### YOUR ASSIGNMENT
Lines with "left": please show every one of them from the listing below.

### DATASET EXTRACT
········
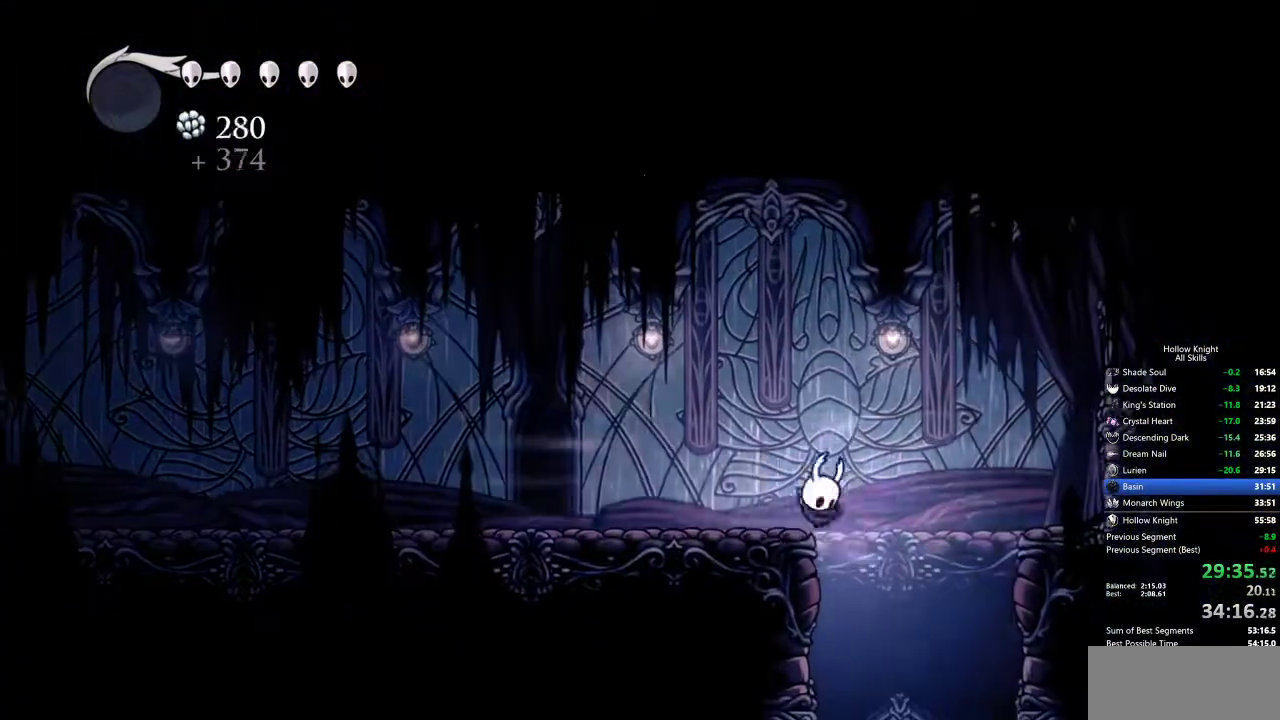
{"keys": ["left"], "events": [[67, "left", "down"]]}
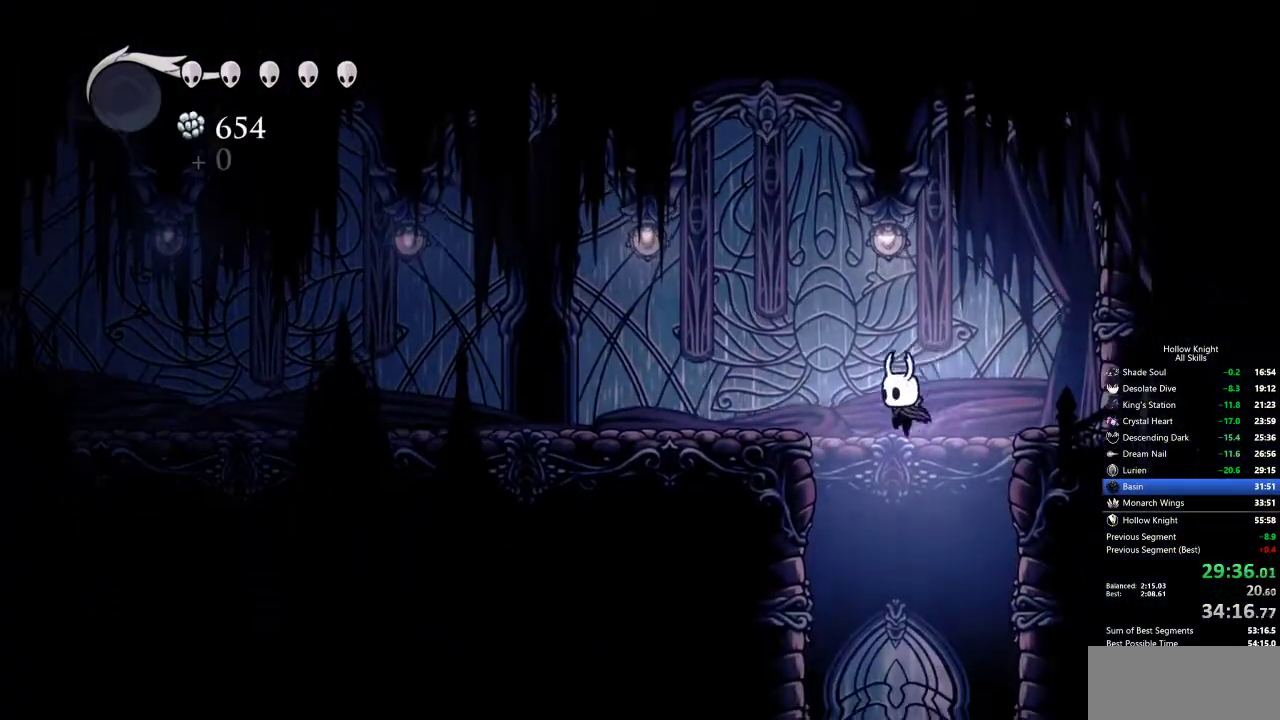
{"keys": [], "events": [[317, "inv", "down"], [317, "left", "up"], [467, "inv", "up"]]}
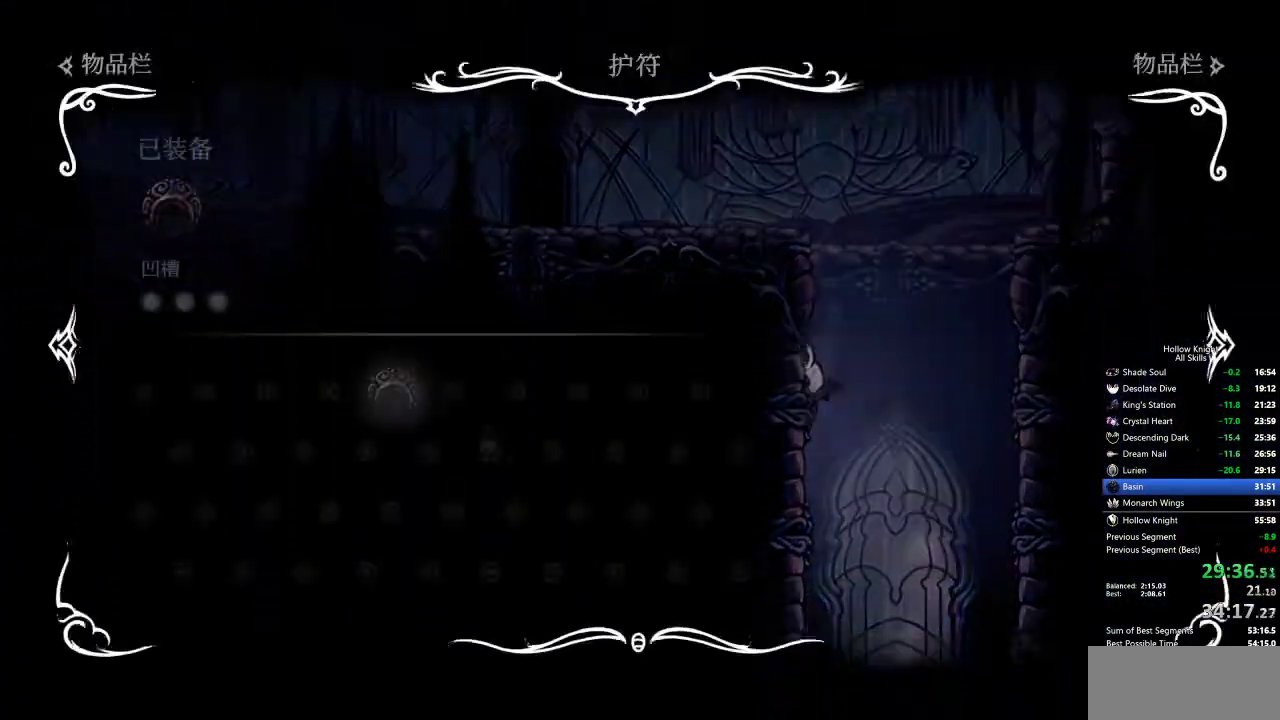
{"keys": [], "events": []}
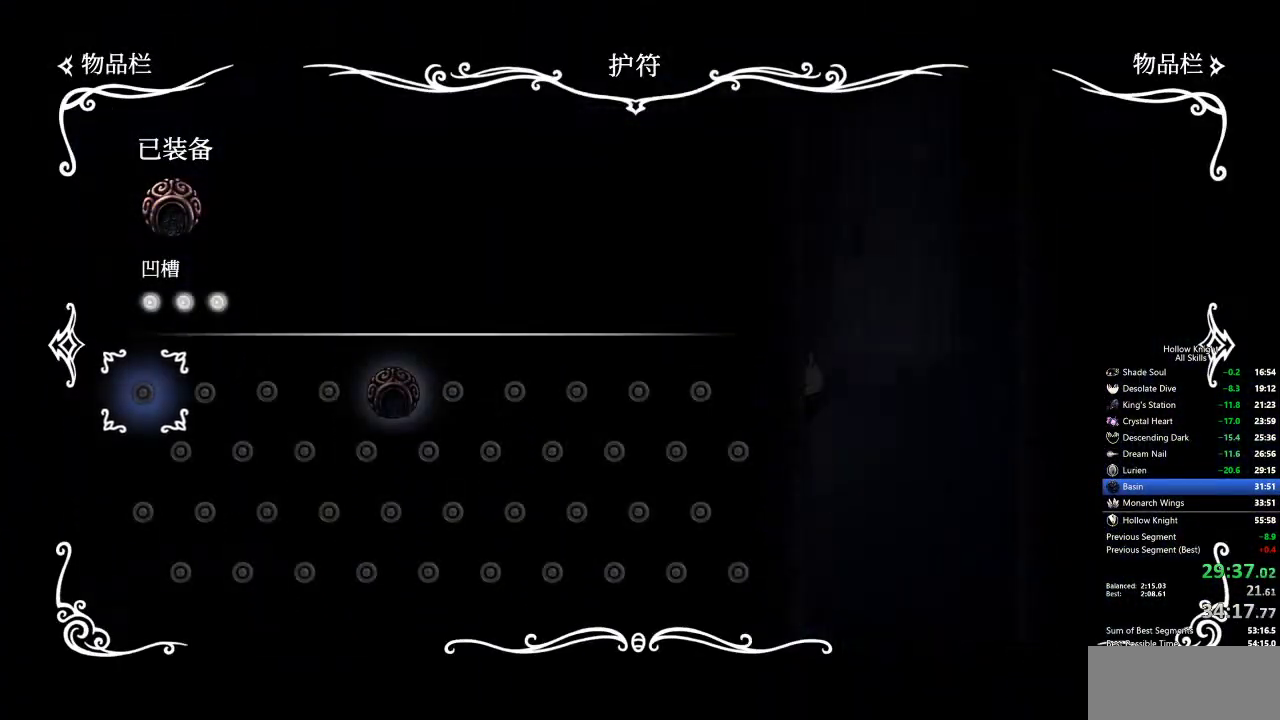
{"keys": [], "events": []}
········
### RESULT FOR THIS TASK
{"keys": ["left"], "events": [[67, "left", "down"]]}
{"keys": [], "events": [[317, "inv", "down"], [317, "left", "up"], [467, "inv", "up"]]}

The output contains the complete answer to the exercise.